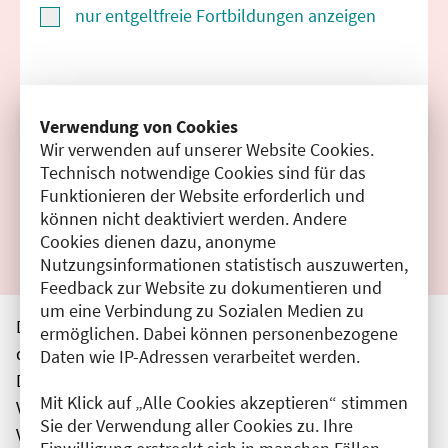
nur entgeltfreie Fortbildungen anzeigen
Suchen
Verwendung von Cookies
Wir verwenden auf unserer Website Cookies.
Filter zurücksetzen
Technisch notwendige Cookies sind für das
Funktionieren der Website erforderlich und
Ergebnisse drucken
können nicht deaktiviert werden. Andere
Cookies dienen dazu, anonyme
Nutzungsinformationen statistisch auszuwerten,
Feedback zur Website zu dokumentieren und
um eine Verbindung zu Sozialen Medien zu
Die hier aufgeführten Veranstaltungen entsprechen
ermöglichen. Dabei können personenbezogene
den unmittelbar vom Veranstalter getätigten Angaben.
Daten wie IP-Adressen verarbeitet werden.
Die Ärztekammer Berlin übernimmt keine
Mit Klick auf „Alle Cookies akzeptieren“ stimmen
Verantwortung für den Inhalt, die Haftung obliegt dem
Sie der Verwendung aller Cookies zu. Ihre
Veranstalter.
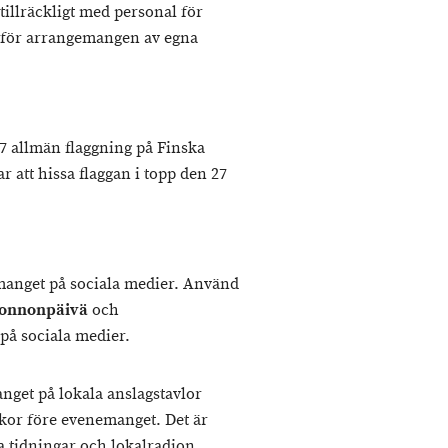
 tillräckligt med personal för
p för arrangemangen av egna
 allmän flaggning på Finska
 att hissa flaggan i topp den 27
emanget på sociala medier. Använd
onnonpäivä
och
på sociala medier.
nget på lokala anslagstavlor
eckor före evenemanget. Det är
a tidningar och lokalradion,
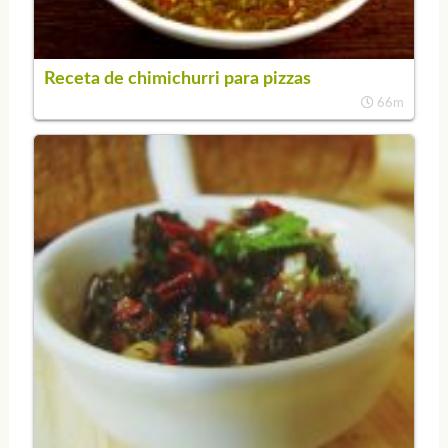
Receta de chimichurri para pizzas
66m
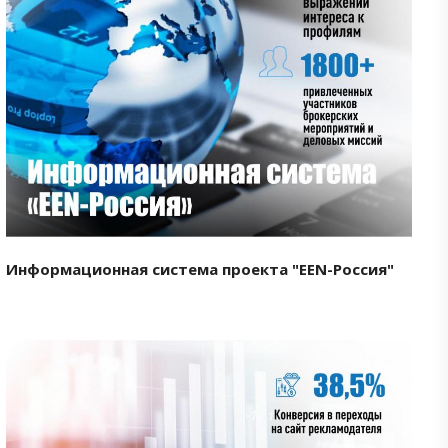
Смотреть проект
Информационная система проекта "EEN-Россия"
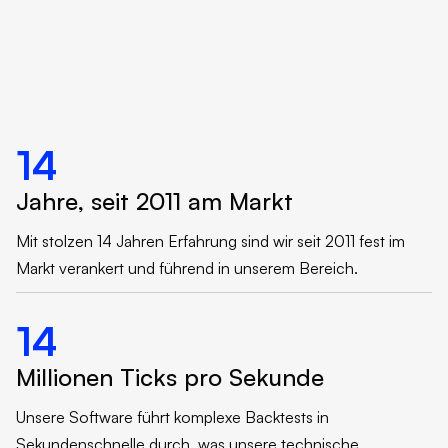
14
Jahre, seit 2011 am Markt
Mit stolzen 14 Jahren Erfahrung sind wir seit 2011 fest im
Markt verankert und führend in unserem Bereich.
14
Millionen Ticks pro Sekunde
Unsere Software führt komplexe Backtests in
Sekundenschnelle durch, was unsere technische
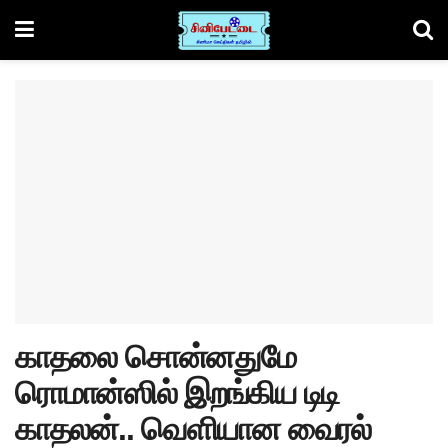
காதலை சொன்னதுமே
ரொமான்ஸில் இறங்கிய டிடி
காதலன்.. வெளியான வைரல்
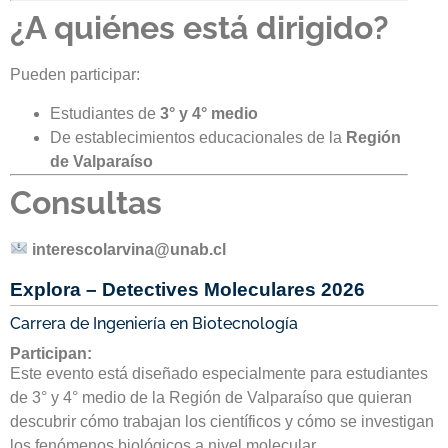
¿A quiénes está dirigido?
Pueden participar:
Estudiantes de
3° y 4° medio
De establecimientos educacionales de la
Región
de Valparaíso
Consultas
interescolarvina@unab.cl
Explora – Detectives Moleculares 2026
Carrera de Ingeniería en Biotecnología
Participan:
Este evento está diseñado especialmente para estudiantes
de 3° y 4° medio de la Región de Valparaíso que quieran
descubrir cómo trabajan los científicos y cómo se investigan
los fenómenos biológicos a nivel molecular.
-- -- --
= YOUR OBJECTIVE =
Copy out every line of text that follows each picture in the entries above, keeping the original order and wording. Leave the pictures out of your answer.

= ANSWER SECTION =
nur entgeltfreie Fortbildungen anzeigen
Suchen
Verwendung von Cookies
Wir verwenden auf unserer Website Cookies.
Filter zurücksetzen
Technisch notwendige Cookies sind für das
Funktionieren der Website erforderlich und
Ergebnisse drucken
können nicht deaktiviert werden. Andere
Cookies dienen dazu, anonyme
Nutzungsinformationen statistisch auszuwerten,
Feedback zur Website zu dokumentieren und
um eine Verbindung zu Sozialen Medien zu
Die hier aufgeführten Veranstaltungen entsprechen
ermöglichen. Dabei können personenbezogene
den unmittelbar vom Veranstalter getätigten Angaben.
Daten wie IP-Adressen verarbeitet werden.
Die Ärztekammer Berlin übernimmt keine
Mit Klick auf „Alle Cookies akzeptieren“ stimmen
Verantwortung für den Inhalt, die Haftung obliegt dem
Sie der Verwendung aller Cookies zu. Ihre
Veranstalter.
 tillräckligt med personal för
p för arrangemangen av egna
 allmän flaggning på Finska
 att hissa flaggan i topp den 27
emanget på sociala medier. Använd
onnonpäivä
och
på sociala medier.
nget på lokala anslagstavlor
eckor före evenemanget. Det är
a tidningar och lokalradion,
Receta de chimichurri para pizzas
66m
Смотреть проект
Информационная система проекта "EEN-Россия"
14
Jahre, seit 2011 am Markt
Mit stolzen 14 Jahren Erfahrung sind wir seit 2011 fest im
Markt verankert und führend in unserem Bereich.
14
Millionen Ticks pro Sekunde
Unsere Software führt komplexe Backtests in
Sekundenschnelle durch, was unsere technische
காதலை சொன்னதுமே
ரொமான்ஸில் இறங்கிய டிடி
காதலன்.. வெளியான வைரல்
¿A quiénes está dirigido?
Pueden participar:
Estudiantes de
3° y 4° medio
De establecimientos educacionales de la
Región
de Valparaíso
Consultas
interescolarvina@unab.cl
Explora – Detectives Moleculares 2026
Carrera de Ingeniería en Biotecnología
Participan:
Este evento está diseñado especialmente para estudiantes
de 3° y 4° medio de la Región de Valparaíso que quieran
descubrir cómo trabajan los científicos y cómo se investigan
los fenómenos biológicos a nivel molecular.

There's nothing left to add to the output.